▸ **ABOUT THIS TASK**
Somewhere below are a line with "is low levels" and a later line with "histopathology image exhibits". Output exactly those lines and all lines between them.

-- INPUT MATERIAL follows --

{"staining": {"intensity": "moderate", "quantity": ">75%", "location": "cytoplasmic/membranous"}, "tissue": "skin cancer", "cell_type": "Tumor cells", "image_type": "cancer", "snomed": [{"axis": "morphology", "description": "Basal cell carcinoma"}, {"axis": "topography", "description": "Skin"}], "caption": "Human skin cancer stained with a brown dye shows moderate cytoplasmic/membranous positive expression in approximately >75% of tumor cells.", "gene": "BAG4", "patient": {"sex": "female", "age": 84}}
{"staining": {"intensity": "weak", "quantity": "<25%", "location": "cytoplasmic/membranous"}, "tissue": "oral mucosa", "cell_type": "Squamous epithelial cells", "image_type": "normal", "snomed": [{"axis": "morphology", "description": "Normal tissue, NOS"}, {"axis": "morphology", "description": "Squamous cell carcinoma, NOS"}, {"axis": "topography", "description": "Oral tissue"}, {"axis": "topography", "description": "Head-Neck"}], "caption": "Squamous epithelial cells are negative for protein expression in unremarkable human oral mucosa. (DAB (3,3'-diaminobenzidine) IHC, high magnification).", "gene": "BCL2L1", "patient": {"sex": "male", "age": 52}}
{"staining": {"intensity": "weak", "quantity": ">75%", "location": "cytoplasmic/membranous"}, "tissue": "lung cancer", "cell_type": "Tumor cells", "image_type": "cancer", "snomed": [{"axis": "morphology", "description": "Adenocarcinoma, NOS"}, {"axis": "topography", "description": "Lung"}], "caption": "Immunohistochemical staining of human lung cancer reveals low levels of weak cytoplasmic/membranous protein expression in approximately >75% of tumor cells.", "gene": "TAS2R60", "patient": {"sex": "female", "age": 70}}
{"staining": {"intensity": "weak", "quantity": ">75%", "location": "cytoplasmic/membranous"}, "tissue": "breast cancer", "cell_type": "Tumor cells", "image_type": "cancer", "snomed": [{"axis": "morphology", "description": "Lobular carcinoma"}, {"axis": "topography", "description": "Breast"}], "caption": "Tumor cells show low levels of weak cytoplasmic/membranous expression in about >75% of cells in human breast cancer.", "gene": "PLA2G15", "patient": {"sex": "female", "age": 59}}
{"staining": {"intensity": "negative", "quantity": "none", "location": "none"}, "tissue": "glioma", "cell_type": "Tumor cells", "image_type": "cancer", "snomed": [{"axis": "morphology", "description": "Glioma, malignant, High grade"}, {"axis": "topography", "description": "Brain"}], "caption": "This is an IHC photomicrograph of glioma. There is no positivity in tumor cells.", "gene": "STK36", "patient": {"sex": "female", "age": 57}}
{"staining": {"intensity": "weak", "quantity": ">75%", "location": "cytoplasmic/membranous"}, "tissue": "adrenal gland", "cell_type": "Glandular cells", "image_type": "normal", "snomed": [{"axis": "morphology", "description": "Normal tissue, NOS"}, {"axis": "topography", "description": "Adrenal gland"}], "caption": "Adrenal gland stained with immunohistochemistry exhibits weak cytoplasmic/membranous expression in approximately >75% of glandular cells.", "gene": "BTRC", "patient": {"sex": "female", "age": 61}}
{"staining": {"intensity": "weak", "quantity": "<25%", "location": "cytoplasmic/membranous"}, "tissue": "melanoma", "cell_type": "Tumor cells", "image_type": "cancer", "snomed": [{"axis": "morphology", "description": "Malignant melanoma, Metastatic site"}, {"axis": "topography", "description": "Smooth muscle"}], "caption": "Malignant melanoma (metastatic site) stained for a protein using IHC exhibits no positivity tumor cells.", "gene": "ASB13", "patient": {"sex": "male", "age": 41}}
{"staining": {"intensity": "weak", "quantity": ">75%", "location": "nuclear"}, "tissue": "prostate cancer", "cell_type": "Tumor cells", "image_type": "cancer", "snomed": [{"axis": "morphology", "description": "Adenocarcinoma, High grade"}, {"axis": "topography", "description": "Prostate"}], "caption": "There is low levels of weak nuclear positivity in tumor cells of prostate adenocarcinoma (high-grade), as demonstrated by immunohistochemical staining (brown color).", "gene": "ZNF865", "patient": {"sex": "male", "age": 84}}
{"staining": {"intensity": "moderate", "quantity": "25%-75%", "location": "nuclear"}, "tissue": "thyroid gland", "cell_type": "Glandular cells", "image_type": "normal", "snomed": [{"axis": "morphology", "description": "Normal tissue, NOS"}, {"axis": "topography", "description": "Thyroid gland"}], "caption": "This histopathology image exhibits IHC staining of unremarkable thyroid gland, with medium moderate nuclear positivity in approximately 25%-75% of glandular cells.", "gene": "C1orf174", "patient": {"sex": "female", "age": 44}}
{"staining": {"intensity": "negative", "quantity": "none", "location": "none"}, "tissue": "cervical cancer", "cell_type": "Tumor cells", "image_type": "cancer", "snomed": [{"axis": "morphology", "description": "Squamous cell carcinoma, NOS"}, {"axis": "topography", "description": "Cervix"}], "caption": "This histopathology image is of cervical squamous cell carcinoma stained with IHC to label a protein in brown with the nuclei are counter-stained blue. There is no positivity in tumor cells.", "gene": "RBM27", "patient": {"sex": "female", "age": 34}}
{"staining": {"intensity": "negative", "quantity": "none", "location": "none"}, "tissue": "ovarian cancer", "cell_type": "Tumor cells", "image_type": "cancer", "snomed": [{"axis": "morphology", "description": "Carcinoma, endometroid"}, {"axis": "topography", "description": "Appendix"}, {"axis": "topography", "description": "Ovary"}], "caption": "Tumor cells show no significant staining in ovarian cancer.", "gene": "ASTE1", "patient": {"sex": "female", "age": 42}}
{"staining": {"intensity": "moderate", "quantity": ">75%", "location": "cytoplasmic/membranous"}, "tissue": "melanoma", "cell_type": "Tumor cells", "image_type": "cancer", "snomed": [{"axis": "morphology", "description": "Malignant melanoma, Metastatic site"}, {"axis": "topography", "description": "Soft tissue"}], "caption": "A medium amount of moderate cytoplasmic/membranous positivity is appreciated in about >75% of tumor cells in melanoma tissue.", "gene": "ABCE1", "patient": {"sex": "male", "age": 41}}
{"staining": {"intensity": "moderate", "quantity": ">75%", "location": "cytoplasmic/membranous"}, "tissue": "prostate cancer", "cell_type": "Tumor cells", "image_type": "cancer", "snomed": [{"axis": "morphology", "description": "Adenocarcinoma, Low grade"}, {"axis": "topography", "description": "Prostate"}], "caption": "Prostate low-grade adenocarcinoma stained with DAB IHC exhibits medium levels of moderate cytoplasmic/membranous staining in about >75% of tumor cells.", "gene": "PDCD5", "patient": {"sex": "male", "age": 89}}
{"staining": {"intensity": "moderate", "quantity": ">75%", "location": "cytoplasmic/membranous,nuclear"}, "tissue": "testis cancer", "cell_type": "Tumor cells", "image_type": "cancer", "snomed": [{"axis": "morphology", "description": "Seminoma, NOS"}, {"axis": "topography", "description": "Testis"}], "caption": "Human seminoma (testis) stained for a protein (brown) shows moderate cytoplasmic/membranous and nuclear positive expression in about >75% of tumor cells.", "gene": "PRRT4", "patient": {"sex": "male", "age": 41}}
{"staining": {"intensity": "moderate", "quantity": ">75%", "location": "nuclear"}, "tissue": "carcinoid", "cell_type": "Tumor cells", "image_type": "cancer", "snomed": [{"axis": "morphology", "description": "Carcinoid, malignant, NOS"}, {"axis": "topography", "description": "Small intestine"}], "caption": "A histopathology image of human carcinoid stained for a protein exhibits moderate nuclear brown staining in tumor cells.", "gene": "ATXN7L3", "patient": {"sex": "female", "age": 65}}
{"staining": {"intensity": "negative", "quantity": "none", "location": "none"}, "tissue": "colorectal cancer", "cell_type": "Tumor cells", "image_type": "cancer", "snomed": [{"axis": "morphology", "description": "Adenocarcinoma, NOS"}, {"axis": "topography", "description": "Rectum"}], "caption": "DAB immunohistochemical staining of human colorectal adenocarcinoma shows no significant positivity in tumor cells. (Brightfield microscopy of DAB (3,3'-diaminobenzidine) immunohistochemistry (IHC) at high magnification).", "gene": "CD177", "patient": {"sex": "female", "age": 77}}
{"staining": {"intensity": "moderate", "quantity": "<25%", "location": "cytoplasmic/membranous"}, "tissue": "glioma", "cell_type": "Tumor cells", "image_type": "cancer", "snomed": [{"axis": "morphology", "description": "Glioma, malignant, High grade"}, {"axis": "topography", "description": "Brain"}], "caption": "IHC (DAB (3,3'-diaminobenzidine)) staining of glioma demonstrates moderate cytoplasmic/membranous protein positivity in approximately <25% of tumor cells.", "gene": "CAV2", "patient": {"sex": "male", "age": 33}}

-- INPUT MATERIAL concluded --

▸ **THE ANSWER**
{"staining": {"intensity": "weak", "quantity": ">75%", "location": "nuclear"}, "tissue": "prostate cancer", "cell_type": "Tumor cells", "image_type": "cancer", "snomed": [{"axis": "morphology", "description": "Adenocarcinoma, High grade"}, {"axis": "topography", "description": "Prostate"}], "caption": "There is low levels of weak nuclear positivity in tumor cells of prostate adenocarcinoma (high-grade), as demonstrated by immunohistochemical staining (brown color).", "gene": "ZNF865", "patient": {"sex": "male", "age": 84}}
{"staining": {"intensity": "moderate", "quantity": "25%-75%", "location": "nuclear"}, "tissue": "thyroid gland", "cell_type": "Glandular cells", "image_type": "normal", "snomed": [{"axis": "morphology", "description": "Normal tissue, NOS"}, {"axis": "topography", "description": "Thyroid gland"}], "caption": "This histopathology image exhibits IHC staining of unremarkable thyroid gland, with medium moderate nuclear positivity in approximately 25%-75% of glandular cells.", "gene": "C1orf174", "patient": {"sex": "female", "age": 44}}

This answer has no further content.